(Records to process begins)
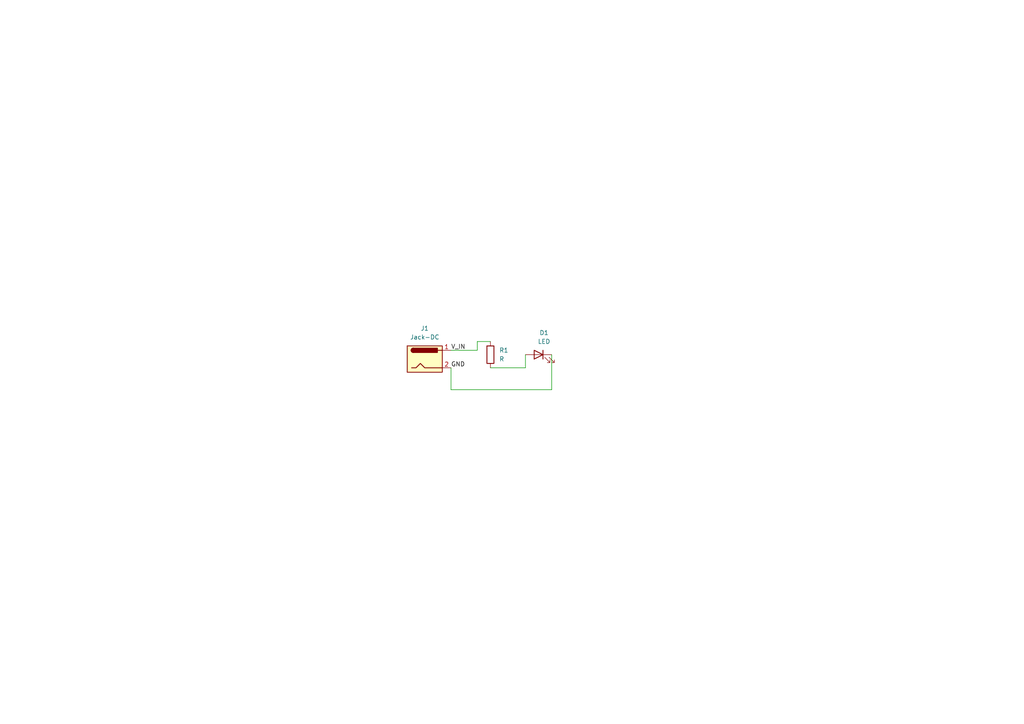
<source format=kicad_sch>
(kicad_sch
	(version 20250114)
	(generator "eeschema")
	(generator_version "9.0")
	(uuid "a04f1ab9-a132-40df-b0ce-ca049b3ed136")
	(paper "A4")
	
	(wire
		(pts
			(xy 138.43 101.6) (xy 138.43 99.06)
		)
		(stroke
			(width 0)
			(type default)
		)
		(uuid "7881eecb-922b-4792-9d52-e5f0e10ac50c")
	)
	(wire
		(pts
			(xy 130.81 113.03) (xy 130.81 106.68)
		)
		(stroke
			(width 0)
			(type default)
		)
		(uuid "790ca86e-89d5-49a9-84c6-8a03623123f9")
	)
	(wire
		(pts
			(xy 160.02 102.87) (xy 160.02 113.03)
		)
		(stroke
			(width 0)
			(type default)
		)
		(uuid "b1195918-4ffd-4447-a7de-ceecc0708d58")
	)
	(wire
		(pts
			(xy 152.4 106.68) (xy 152.4 102.87)
		)
		(stroke
			(width 0)
			(type default)
		)
		(uuid "c191f1af-7cc9-4505-984a-159d7461750b")
	)
	(wire
		(pts
			(xy 138.43 99.06) (xy 142.24 99.06)
		)
		(stroke
			(width 0)
			(type default)
		)
		(uuid "c8f1e177-f6ec-4558-a53a-efc688b800bd")
	)
	(wire
		(pts
			(xy 160.02 113.03) (xy 130.81 113.03)
		)
		(stroke
			(width 0)
			(type default)
		)
		(uuid "ca50f98e-29e7-47fb-8f27-6da26ad8f54d")
	)
	(wire
		(pts
			(xy 130.81 101.6) (xy 138.43 101.6)
		)
		(stroke
			(width 0)
			(type default)
		)
		(uuid "e57f8c9c-5272-4fbe-aab3-e226dbf7a73e")
	)
	(wire
		(pts
			(xy 142.24 106.68) (xy 152.4 106.68)
		)
		(stroke
			(width 0)
			(type default)
		)
		(uuid "efe49b7c-b1dc-4f04-a55f-2a4044b60ff7")
	)
	(label "V_IN"
		(at 130.81 101.6 0)
		(effects
			(font
				(size 1.27 1.27)
			)
			(justify left bottom)
		)
		(uuid "96841ea7-6621-4688-bb4f-b190d787fc38")
	)
	(label "GND"
		(at 130.81 106.68 0)
		(effects
			(font
				(size 1.27 1.27)
			)
			(justify left bottom)
		)
		(uuid "c7f912ac-8f41-4870-9f93-583d5a9d9253")
	)
	(symbol
		(lib_id "Device:R")
		(at 142.24 102.87 0)
		(unit 1)
		(exclude_from_sim no)
		(in_bom yes)
		(on_board yes)
		(dnp no)
		(fields_autoplaced yes)
		(uuid "aa97b42a-d148-401d-a820-470b347fbcc0")
		(property "Reference" "R1"
			(at 144.78 101.5999 0)
			(effects
				(font
					(size 1.27 1.27)
				)
				(justify left)
			)
		)
		(property "Value" "R"
			(at 144.78 104.1399 0)
			(effects
				(font
					(size 1.27 1.27)
				)
				(justify left)
			)
		)
		(property "Footprint" "Resistor_THT:R_Axial_DIN0207_L6.3mm_D2.5mm_P7.62mm_Horizontal"
			(at 140.462 102.87 90)
			(effects
				(font
					(size 1.27 1.27)
				)
				(hide yes)
			)
		)
		(property "Datasheet" "~"
			(at 142.24 102.87 0)
			(effects
				(font
					(size 1.27 1.27)
				)
				(hide yes)
			)
		)
		(property "Description" "Resistor"
			(at 142.24 102.87 0)
			(effects
				(font
					(size 1.27 1.27)
				)
				(hide yes)
			)
		)
		(pin "1"
			(uuid "2354c831-2f51-438c-af7c-f32dd7660f4e")
		)
		(pin "2"
			(uuid "c487a05a-45c1-40c5-b62a-c76f81efe879")
		)
		(instances
			(project ""
				(path "/a04f1ab9-a132-40df-b0ce-ca049b3ed136"
					(reference "R1")
					(unit 1)
				)
			)
		)
	)
	(symbol
		(lib_id "Connector:Jack-DC")
		(at 123.19 104.14 0)
		(unit 1)
		(exclude_from_sim no)
		(in_bom yes)
		(on_board yes)
		(dnp no)
		(fields_autoplaced yes)
		(uuid "b6355931-850d-48ce-8f23-214a0144892f")
		(property "Reference" "J1"
			(at 123.19 95.25 0)
			(effects
				(font
					(size 1.27 1.27)
				)
			)
		)
		(property "Value" "Jack-DC"
			(at 123.19 97.79 0)
			(effects
				(font
					(size 1.27 1.27)
				)
			)
		)
		(property "Footprint" "Connector:JWT_A3963_1x02_P3.96mm_Vertical"
			(at 124.46 105.156 0)
			(effects
				(font
					(size 1.27 1.27)
				)
				(hide yes)
			)
		)
		(property "Datasheet" "~"
			(at 124.46 105.156 0)
			(effects
				(font
					(size 1.27 1.27)
				)
				(hide yes)
			)
		)
		(property "Description" "DC Barrel Jack"
			(at 123.19 104.14 0)
			(effects
				(font
					(size 1.27 1.27)
				)
				(hide yes)
			)
		)
		(pin "1"
			(uuid "5e89ba2d-66fb-41fe-94eb-740a5d225c5b")
		)
		(pin "2"
			(uuid "cd4ec4fe-9a67-490a-8add-7d3582943abf")
		)
		(instances
			(project ""
				(path "/a04f1ab9-a132-40df-b0ce-ca049b3ed136"
					(reference "J1")
					(unit 1)
				)
			)
		)
	)
	(symbol
		(lib_id "Device:LED")
		(at 156.21 102.87 0)
		(mirror y)
		(unit 1)
		(exclude_from_sim no)
		(in_bom yes)
		(on_board yes)
		(dnp no)
		(uuid "d6489a8b-1071-4cf4-bed5-8cebf58eb99a")
		(property "Reference" "D1"
			(at 157.7975 96.52 0)
			(effects
				(font
					(size 1.27 1.27)
				)
			)
		)
		(property "Value" "LED"
			(at 157.7975 99.06 0)
			(effects
				(font
					(size 1.27 1.27)
				)
			)
		)
		(property "Footprint" "LED_THT:LED_D3.0mm"
			(at 156.21 102.87 0)
			(effects
				(font
					(size 1.27 1.27)
				)
				(hide yes)
			)
		)
		(property "Datasheet" "~"
			(at 156.21 102.87 0)
			(effects
				(font
					(size 1.27 1.27)
				)
				(hide yes)
			)
		)
		(property "Description" "Light emitting diode"
			(at 156.21 102.87 0)
			(effects
				(font
					(size 1.27 1.27)
				)
				(hide yes)
			)
		)
		(property "Sim.Pins" "1=K 2=A"
			(at 156.21 102.87 0)
			(effects
				(font
					(size 1.27 1.27)
				)
				(hide yes)
			)
		)
		(pin "2"
			(uuid "ef31ae0e-38c1-408b-a4be-9f23668fecd0")
		)
		(pin "1"
			(uuid "716fcf4a-50a7-46ac-804b-5f027bbf4600")
		)
		(instances
			(project ""
				(path "/a04f1ab9-a132-40df-b0ce-ca049b3ed136"
					(reference "D1")
					(unit 1)
				)
			)
		)
	)
	(sheet_instances
		(path "/"
			(page "1")
		)
	)
	(embedded_fonts no)
)

</source>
(Records to process ends)
Work to complete:
Where a record holds a picture, leave the picture out and restate the rest word for word.

Answer for this exercise:
<source format=kicad_sch>
(kicad_sch
	(version 20250114)
	(generator "eeschema")
	(generator_version "9.0")
	(uuid "a04f1ab9-a132-40df-b0ce-ca049b3ed136")
	(paper "A4")
	
	(wire
		(pts
			(xy 138.43 101.6) (xy 138.43 99.06)
		)
		(stroke
			(width 0)
			(type default)
		)
		(uuid "7881eecb-922b-4792-9d52-e5f0e10ac50c")
	)
	(wire
		(pts
			(xy 130.81 113.03) (xy 130.81 106.68)
		)
		(stroke
			(width 0)
			(type default)
		)
		(uuid "790ca86e-89d5-49a9-84c6-8a03623123f9")
	)
	(wire
		(pts
			(xy 160.02 102.87) (xy 160.02 113.03)
		)
		(stroke
			(width 0)
			(type default)
		)
		(uuid "b1195918-4ffd-4447-a7de-ceecc0708d58")
	)
	(wire
		(pts
			(xy 152.4 106.68) (xy 152.4 102.87)
		)
		(stroke
			(width 0)
			(type default)
		)
		(uuid "c191f1af-7cc9-4505-984a-159d7461750b")
	)
	(wire
		(pts
			(xy 138.43 99.06) (xy 142.24 99.06)
		)
		(stroke
			(width 0)
			(type default)
		)
		(uuid "c8f1e177-f6ec-4558-a53a-efc688b800bd")
	)
	(wire
		(pts
			(xy 160.02 113.03) (xy 130.81 113.03)
		)
		(stroke
			(width 0)
			(type default)
		)
		(uuid "ca50f98e-29e7-47fb-8f27-6da26ad8f54d")
	)
	(wire
		(pts
			(xy 130.81 101.6) (xy 138.43 101.6)
		)
		(stroke
			(width 0)
			(type default)
		)
		(uuid "e57f8c9c-5272-4fbe-aab3-e226dbf7a73e")
	)
	(wire
		(pts
			(xy 142.24 106.68) (xy 152.4 106.68)
		)
		(stroke
			(width 0)
			(type default)
		)
		(uuid "efe49b7c-b1dc-4f04-a55f-2a4044b60ff7")
	)
	(label "V_IN"
		(at 130.81 101.6 0)
		(effects
			(font
				(size 1.27 1.27)
			)
			(justify left bottom)
		)
		(uuid "96841ea7-6621-4688-bb4f-b190d787fc38")
	)
	(label "GND"
		(at 130.81 106.68 0)
		(effects
			(font
				(size 1.27 1.27)
			)
			(justify left bottom)
		)
		(uuid "c7f912ac-8f41-4870-9f93-583d5a9d9253")
	)
	(symbol
		(lib_id "Device:R")
		(at 142.24 102.87 0)
		(unit 1)
		(exclude_from_sim no)
		(in_bom yes)
		(on_board yes)
		(dnp no)
		(fields_autoplaced yes)
		(uuid "aa97b42a-d148-401d-a820-470b347fbcc0")
		(property "Reference" "R1"
			(at 144.78 101.5999 0)
			(effects
				(font
					(size 1.27 1.27)
				)
				(justify left)
			)
		)
		(property "Value" "R"
			(at 144.78 104.1399 0)
			(effects
				(font
					(size 1.27 1.27)
				)
				(justify left)
			)
		)
		(property "Footprint" "Resistor_THT:R_Axial_DIN0207_L6.3mm_D2.5mm_P7.62mm_Horizontal"
			(at 140.462 102.87 90)
			(effects
				(font
					(size 1.27 1.27)
				)
				(hide yes)
			)
		)
		(property "Datasheet" "~"
			(at 142.24 102.87 0)
			(effects
				(font
					(size 1.27 1.27)
				)
				(hide yes)
			)
		)
		(property "Description" "Resistor"
			(at 142.24 102.87 0)
			(effects
				(font
					(size 1.27 1.27)
				)
				(hide yes)
			)
		)
		(pin "1"
			(uuid "2354c831-2f51-438c-af7c-f32dd7660f4e")
		)
		(pin "2"
			(uuid "c487a05a-45c1-40c5-b62a-c76f81efe879")
		)
		(instances
			(project ""
				(path "/a04f1ab9-a132-40df-b0ce-ca049b3ed136"
					(reference "R1")
					(unit 1)
				)
			)
		)
	)
	(symbol
		(lib_id "Connector:Jack-DC")
		(at 123.19 104.14 0)
		(unit 1)
		(exclude_from_sim no)
		(in_bom yes)
		(on_board yes)
		(dnp no)
		(fields_autoplaced yes)
		(uuid "b6355931-850d-48ce-8f23-214a0144892f")
		(property "Reference" "J1"
			(at 123.19 95.25 0)
			(effects
				(font
					(size 1.27 1.27)
				)
			)
		)
		(property "Value" "Jack-DC"
			(at 123.19 97.79 0)
			(effects
				(font
					(size 1.27 1.27)
				)
			)
		)
		(property "Footprint" "Connector:JWT_A3963_1x02_P3.96mm_Vertical"
			(at 124.46 105.156 0)
			(effects
				(font
					(size 1.27 1.27)
				)
				(hide yes)
			)
		)
		(property "Datasheet" "~"
			(at 124.46 105.156 0)
			(effects
				(font
					(size 1.27 1.27)
				)
				(hide yes)
			)
		)
		(property "Description" "DC Barrel Jack"
			(at 123.19 104.14 0)
			(effects
				(font
					(size 1.27 1.27)
				)
				(hide yes)
			)
		)
		(pin "1"
			(uuid "5e89ba2d-66fb-41fe-94eb-740a5d225c5b")
		)
		(pin "2"
			(uuid "cd4ec4fe-9a67-490a-8add-7d3582943abf")
		)
		(instances
			(project ""
				(path "/a04f1ab9-a132-40df-b0ce-ca049b3ed136"
					(reference "J1")
					(unit 1)
				)
			)
		)
	)
	(symbol
		(lib_id "Device:LED")
		(at 156.21 102.87 0)
		(mirror y)
		(unit 1)
		(exclude_from_sim no)
		(in_bom yes)
		(on_board yes)
		(dnp no)
		(uuid "d6489a8b-1071-4cf4-bed5-8cebf58eb99a")
		(property "Reference" "D1"
			(at 157.7975 96.52 0)
			(effects
				(font
					(size 1.27 1.27)
				)
			)
		)
		(property "Value" "LED"
			(at 157.7975 99.06 0)
			(effects
				(font
					(size 1.27 1.27)
				)
			)
		)
		(property "Footprint" "LED_THT:LED_D3.0mm"
			(at 156.21 102.87 0)
			(effects
				(font
					(size 1.27 1.27)
				)
				(hide yes)
			)
		)
		(property "Datasheet" "~"
			(at 156.21 102.87 0)
			(effects
				(font
					(size 1.27 1.27)
				)
				(hide yes)
			)
		)
		(property "Description" "Light emitting diode"
			(at 156.21 102.87 0)
			(effects
				(font
					(size 1.27 1.27)
				)
				(hide yes)
			)
		)
		(property "Sim.Pins" "1=K 2=A"
			(at 156.21 102.87 0)
			(effects
				(font
					(size 1.27 1.27)
				)
				(hide yes)
			)
		)
		(pin "2"
			(uuid "ef31ae0e-38c1-408b-a4be-9f23668fecd0")
		)
		(pin "1"
			(uuid "716fcf4a-50a7-46ac-804b-5f027bbf4600")
		)
		(instances
			(project ""
				(path "/a04f1ab9-a132-40df-b0ce-ca049b3ed136"
					(reference "D1")
					(unit 1)
				)
			)
		)
	)
	(sheet_instances
		(path "/"
			(page "1")
		)
	)
	(embedded_fonts no)
)

</source>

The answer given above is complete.